§ **DATASET CONTENT**
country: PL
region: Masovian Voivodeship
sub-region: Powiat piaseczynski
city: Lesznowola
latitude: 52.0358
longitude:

--

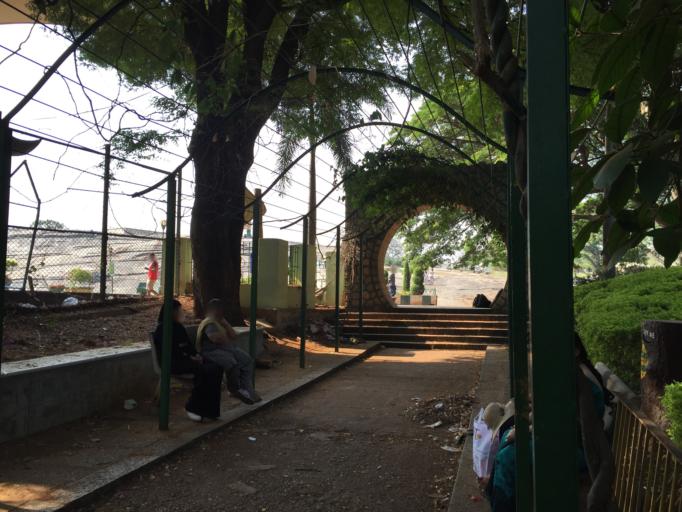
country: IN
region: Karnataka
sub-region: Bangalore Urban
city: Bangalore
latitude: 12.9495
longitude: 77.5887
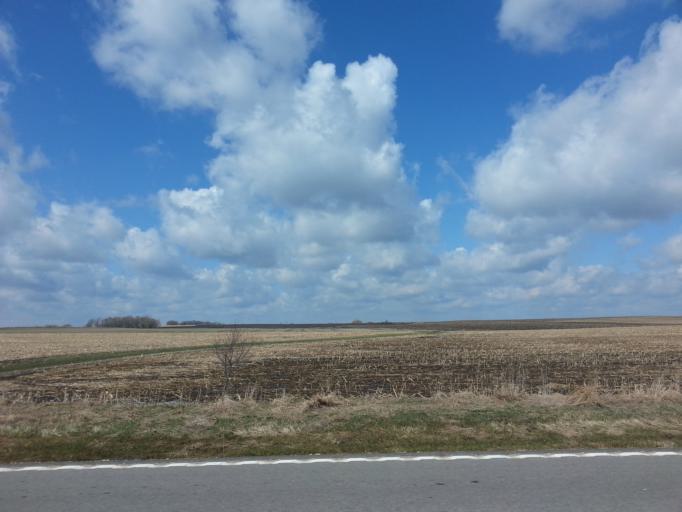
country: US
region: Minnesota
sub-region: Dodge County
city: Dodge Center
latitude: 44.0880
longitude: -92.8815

==

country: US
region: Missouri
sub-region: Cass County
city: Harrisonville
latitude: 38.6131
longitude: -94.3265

§ **STATED PROBLEM**
Return each line of the listing above that contains the word "latitude", copied in full.

§ **EXERCISE SOLUTION**
latitude: 52.0358
latitude: 12.9495
latitude: 44.0880
latitude: 38.6131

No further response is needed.